- _Aim_
Rewrite the entries from the line with "type status: Isotype" up to and including the line with "country: Colombia", swapping "scientific name" for "taxon name" and leaving everything else unchanged. Give only those lines.

(Dataset records)
* Begin *

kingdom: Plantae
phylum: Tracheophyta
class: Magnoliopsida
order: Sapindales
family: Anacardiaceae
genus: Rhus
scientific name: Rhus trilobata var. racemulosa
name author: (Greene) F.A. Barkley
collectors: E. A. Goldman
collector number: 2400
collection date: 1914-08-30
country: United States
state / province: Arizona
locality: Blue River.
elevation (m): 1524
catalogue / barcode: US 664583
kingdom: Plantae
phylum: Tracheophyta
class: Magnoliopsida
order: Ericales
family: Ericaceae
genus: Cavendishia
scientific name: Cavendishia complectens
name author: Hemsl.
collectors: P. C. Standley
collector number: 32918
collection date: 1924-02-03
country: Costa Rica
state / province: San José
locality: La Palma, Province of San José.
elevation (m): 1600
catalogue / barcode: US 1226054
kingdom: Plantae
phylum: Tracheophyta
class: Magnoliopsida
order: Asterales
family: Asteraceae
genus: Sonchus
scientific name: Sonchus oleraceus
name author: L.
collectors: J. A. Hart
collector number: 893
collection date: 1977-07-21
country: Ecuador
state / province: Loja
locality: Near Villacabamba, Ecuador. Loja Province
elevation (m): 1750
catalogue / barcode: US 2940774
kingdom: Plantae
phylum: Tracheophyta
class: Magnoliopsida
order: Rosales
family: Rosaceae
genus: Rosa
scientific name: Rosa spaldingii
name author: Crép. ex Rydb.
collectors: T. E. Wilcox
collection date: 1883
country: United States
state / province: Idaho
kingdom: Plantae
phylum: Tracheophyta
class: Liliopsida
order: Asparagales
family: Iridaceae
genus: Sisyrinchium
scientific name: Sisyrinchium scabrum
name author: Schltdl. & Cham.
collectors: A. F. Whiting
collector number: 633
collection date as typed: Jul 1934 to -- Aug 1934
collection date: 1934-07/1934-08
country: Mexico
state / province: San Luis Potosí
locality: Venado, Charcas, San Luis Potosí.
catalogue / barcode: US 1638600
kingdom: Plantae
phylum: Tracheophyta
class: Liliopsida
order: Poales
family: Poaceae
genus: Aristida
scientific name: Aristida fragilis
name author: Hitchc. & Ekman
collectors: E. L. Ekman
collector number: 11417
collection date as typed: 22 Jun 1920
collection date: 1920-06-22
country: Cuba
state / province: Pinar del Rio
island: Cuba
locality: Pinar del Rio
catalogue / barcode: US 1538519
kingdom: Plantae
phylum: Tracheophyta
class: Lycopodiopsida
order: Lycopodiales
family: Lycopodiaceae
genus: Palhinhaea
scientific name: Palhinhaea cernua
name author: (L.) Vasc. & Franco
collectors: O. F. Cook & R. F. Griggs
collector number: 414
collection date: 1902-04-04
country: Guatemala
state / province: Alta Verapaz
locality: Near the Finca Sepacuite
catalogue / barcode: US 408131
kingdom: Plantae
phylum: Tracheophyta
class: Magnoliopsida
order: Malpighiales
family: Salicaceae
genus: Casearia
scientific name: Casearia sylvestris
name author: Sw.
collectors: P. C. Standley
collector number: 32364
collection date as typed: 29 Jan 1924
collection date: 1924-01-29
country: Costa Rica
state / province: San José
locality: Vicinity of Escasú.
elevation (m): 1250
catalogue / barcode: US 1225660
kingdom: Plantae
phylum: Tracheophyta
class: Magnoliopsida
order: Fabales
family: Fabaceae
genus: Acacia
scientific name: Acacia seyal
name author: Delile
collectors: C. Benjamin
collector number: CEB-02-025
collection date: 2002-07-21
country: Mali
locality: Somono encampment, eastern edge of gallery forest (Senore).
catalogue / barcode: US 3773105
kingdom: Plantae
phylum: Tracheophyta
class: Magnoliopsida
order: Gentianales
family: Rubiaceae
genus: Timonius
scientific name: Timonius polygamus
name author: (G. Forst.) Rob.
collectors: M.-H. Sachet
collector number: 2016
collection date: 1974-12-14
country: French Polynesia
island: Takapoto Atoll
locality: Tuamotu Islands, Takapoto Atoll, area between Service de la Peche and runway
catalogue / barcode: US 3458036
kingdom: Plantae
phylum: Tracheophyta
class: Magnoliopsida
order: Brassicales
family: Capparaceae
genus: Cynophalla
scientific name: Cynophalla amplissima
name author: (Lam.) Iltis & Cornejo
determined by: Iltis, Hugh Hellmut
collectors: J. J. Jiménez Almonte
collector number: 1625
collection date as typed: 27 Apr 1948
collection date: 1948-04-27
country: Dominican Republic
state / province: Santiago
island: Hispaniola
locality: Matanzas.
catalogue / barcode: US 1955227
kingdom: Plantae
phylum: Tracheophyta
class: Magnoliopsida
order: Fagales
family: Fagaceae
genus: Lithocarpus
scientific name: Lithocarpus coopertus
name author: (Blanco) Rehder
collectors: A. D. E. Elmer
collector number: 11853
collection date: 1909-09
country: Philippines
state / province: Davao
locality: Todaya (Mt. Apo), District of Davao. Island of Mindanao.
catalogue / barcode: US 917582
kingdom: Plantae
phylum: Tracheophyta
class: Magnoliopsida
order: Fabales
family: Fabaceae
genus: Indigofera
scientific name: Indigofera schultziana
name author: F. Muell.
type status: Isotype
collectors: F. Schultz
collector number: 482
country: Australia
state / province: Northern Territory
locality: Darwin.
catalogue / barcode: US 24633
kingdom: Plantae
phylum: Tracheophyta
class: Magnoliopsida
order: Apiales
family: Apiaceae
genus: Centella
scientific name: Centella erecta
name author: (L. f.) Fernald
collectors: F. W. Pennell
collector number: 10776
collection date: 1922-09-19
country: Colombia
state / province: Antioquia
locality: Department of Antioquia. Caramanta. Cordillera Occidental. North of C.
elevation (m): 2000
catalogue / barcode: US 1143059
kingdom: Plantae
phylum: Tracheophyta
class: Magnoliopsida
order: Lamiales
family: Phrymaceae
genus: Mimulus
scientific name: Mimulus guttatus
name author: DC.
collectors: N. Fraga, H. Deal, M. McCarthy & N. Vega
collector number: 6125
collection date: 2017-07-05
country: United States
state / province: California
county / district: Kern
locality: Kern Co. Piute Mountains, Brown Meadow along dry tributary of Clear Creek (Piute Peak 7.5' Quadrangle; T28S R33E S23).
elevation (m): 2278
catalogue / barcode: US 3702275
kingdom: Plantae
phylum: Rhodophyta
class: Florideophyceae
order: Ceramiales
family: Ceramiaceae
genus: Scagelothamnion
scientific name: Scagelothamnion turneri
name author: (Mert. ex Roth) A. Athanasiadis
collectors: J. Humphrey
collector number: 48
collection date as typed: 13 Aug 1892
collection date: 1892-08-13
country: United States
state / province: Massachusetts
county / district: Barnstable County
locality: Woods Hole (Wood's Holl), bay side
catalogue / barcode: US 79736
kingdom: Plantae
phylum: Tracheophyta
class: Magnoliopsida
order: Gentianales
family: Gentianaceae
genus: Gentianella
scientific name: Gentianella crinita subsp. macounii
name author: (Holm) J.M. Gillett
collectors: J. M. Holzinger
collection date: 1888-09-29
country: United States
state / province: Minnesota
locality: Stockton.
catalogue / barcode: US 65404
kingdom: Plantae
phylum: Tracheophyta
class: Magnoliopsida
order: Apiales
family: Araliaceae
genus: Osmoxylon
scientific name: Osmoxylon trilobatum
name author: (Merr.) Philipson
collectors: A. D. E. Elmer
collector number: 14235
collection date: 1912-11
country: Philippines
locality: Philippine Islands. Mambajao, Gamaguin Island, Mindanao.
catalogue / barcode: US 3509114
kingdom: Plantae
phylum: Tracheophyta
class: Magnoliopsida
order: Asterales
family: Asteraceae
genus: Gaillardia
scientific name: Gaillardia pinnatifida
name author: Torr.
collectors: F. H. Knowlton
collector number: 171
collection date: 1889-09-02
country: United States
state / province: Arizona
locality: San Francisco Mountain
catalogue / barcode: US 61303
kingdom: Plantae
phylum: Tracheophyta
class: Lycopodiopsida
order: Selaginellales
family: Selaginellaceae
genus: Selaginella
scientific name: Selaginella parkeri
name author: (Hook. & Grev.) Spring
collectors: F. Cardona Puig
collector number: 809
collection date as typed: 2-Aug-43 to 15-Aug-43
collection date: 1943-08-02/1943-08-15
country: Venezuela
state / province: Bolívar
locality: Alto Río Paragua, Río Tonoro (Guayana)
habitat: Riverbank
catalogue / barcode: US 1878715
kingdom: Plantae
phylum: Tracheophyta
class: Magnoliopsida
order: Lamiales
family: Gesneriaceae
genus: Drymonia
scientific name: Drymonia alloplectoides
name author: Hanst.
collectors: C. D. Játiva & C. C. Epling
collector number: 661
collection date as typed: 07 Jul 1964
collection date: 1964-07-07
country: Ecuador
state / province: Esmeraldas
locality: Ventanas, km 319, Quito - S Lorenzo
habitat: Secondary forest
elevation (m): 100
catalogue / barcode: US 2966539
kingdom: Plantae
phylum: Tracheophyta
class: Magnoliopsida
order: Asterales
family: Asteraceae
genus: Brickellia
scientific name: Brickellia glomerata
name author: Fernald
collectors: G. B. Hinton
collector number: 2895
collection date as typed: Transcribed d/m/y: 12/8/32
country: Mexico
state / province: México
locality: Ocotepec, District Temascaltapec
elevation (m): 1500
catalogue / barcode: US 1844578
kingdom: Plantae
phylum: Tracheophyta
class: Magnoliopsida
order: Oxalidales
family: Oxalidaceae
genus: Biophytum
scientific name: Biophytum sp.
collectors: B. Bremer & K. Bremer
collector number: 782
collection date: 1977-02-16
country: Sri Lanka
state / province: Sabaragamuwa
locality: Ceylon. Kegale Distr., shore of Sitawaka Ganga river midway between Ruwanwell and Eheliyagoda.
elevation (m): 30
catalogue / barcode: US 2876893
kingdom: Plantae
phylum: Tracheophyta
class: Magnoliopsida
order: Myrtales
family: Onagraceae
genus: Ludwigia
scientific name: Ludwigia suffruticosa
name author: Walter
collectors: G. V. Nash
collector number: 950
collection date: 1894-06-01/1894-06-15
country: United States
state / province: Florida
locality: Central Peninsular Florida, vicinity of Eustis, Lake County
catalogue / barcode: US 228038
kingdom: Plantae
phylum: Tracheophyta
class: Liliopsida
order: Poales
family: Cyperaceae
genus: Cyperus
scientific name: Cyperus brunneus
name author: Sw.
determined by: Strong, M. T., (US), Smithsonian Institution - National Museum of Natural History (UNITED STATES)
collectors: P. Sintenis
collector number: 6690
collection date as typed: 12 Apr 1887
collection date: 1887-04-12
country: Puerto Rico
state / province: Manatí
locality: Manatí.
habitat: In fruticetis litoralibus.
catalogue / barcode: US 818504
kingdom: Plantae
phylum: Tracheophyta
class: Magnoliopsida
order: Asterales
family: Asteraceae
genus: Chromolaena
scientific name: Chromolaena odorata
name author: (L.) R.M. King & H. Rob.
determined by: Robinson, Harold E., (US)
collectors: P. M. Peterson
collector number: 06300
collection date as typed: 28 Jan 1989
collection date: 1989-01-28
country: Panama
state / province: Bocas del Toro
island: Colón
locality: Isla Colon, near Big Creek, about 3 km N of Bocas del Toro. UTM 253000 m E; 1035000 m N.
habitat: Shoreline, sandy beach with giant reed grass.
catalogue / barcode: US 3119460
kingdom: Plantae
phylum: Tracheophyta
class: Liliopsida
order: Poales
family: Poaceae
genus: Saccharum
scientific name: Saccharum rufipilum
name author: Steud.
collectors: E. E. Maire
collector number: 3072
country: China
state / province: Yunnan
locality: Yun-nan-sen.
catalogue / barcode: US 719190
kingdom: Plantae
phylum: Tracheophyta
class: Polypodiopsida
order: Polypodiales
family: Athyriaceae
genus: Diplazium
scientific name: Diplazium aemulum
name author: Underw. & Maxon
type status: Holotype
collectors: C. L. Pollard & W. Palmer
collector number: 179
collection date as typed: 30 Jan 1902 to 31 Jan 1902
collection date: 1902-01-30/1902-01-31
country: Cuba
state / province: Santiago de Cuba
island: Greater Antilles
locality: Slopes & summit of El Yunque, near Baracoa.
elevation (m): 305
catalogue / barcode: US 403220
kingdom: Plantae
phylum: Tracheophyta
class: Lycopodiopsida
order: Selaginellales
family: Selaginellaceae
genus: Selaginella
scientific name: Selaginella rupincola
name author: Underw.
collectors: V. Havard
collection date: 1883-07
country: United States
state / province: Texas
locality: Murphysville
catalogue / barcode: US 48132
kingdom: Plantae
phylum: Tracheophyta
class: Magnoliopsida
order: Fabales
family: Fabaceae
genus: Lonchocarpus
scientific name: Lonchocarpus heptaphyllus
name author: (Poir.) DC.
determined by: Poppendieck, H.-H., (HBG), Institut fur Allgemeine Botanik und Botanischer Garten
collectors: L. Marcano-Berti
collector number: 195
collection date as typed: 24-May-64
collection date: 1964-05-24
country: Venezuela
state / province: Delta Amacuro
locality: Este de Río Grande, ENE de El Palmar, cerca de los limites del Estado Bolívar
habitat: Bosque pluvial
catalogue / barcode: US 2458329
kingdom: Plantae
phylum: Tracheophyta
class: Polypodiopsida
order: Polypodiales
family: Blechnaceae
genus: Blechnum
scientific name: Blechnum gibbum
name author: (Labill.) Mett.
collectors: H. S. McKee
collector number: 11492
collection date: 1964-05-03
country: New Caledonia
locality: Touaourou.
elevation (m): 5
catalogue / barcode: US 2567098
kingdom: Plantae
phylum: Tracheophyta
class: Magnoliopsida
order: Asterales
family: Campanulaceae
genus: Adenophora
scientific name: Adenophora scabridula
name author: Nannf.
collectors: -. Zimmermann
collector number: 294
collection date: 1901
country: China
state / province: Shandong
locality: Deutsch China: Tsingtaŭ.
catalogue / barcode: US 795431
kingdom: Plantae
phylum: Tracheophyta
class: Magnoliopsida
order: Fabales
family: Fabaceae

* End *

- _Result of the exercise_
type status: Isotype
collectors: F. Schultz
collector number: 482
country: Australia
state / province: Northern Territory
locality: Darwin.
catalogue / barcode: US 24633
kingdom: Plantae
phylum: Tracheophyta
class: Magnoliopsida
order: Apiales
family: Apiaceae
genus: Centella
taxon name: Centella erecta
name author: (L. f.) Fernald
collectors: F. W. Pennell
collector number: 10776
collection date: 1922-09-19
country: Colombia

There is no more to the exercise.